Full disclosure, I LOVE pancakes!!!! When I was pregnant with both of my kids, I found any excuse to eat pancakes in any form. To me it is an indulgence and with a nice hot cup of coffee, the perfect start to your day. Especially around the holidays, when it’s cold outside and you want something to warm your heart and bring big smiles to your friends and family. Well here is the perfect recipe! Your gluten-free and even non-gluten free friends and family will go nuts over these with very little effort on your part. I actually made these in only a few steps, in minutes with a handful of ingredients that I always have on hand.
I was inspired, by my sister and her husband who are visiting for the holidays. They are gluten-free, so I have been trying my hand at adapting my recipes so they can enjoy them as well and this on came out incredible!!!! The strawberry maple sauce brought them to a whole new level and made them look and taste gourmet.
Here is how I made these delectable pancakes
First, I added ripe bananas, eggs and almond butter to my food processor. Yes, just those three ingredients! Pretty amazing!

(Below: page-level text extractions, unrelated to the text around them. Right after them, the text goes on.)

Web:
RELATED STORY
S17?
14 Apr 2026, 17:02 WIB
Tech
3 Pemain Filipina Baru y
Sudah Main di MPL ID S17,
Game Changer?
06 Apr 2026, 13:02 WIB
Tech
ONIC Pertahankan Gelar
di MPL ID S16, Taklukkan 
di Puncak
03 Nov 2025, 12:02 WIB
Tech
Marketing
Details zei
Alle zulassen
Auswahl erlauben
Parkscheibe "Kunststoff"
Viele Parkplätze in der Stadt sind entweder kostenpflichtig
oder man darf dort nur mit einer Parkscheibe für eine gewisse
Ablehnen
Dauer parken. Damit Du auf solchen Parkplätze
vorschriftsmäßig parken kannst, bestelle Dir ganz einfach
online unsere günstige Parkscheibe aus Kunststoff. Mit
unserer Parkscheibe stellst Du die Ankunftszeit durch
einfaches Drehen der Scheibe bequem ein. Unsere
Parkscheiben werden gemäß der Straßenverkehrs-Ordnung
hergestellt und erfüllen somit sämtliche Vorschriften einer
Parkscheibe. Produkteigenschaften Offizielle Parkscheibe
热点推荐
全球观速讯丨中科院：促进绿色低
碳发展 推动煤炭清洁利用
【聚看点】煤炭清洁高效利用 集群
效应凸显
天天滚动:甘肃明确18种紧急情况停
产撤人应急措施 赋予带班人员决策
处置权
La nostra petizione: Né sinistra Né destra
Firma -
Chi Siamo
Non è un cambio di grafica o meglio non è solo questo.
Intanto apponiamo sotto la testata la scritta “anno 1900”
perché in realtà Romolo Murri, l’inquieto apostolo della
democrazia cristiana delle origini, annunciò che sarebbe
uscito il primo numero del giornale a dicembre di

Next I simply dropped them onto my heated griddle and let them cook away. I used a 1/4 cup measuring cup so they were all the same size.
As the pancakes were cooking, I got started on the strawberry sauce. So easy! I just chopped up some fresh strawberries and added them to a pot with water and maple syrup. I let them simmer for about 8-10 minutes and then added the mixture to a blender to smooth it out. OMG! So sweet and tangy. It was perfection!
Then I stacked my pancakes, added a few slices of banana and topped them with a nice drizzle of the strawberry sauce and some chopped pecans. I mean, they were EVERYTHING!!!
- 2 ripe medium bananas
- 3/4 cup almond butter
- 2 eggs
- 1 tablespoon ground cinnamon (optional)
- 1 cup sliced strawberries
- 1/4 cup maple syrup
- 1/2 cup of water
- Place all ingredients into a food processor and pulse until they reach pancake batter consistency.
- Heat up a skillet or griddle with butter or cooking spray and drop the pancake batter onto the griddle using a quarter cup measuring cup. Mine made about 12. Cook until bubbles start to form on the top and then flip over to finish cooking (about 2 minutes per side). Place on a plate, while you get your sauce ready.
- Add all ingredients to a small saucepan and heat on the stove to medium-high heat for about 8-20 minutes, until it starts to bubble and the strawberries begin to breakdown.
- Remove from heat, cool for a couple minutes and then place into a belnder and blend until smooth.
- Pour the sauce over your pancaked and devour!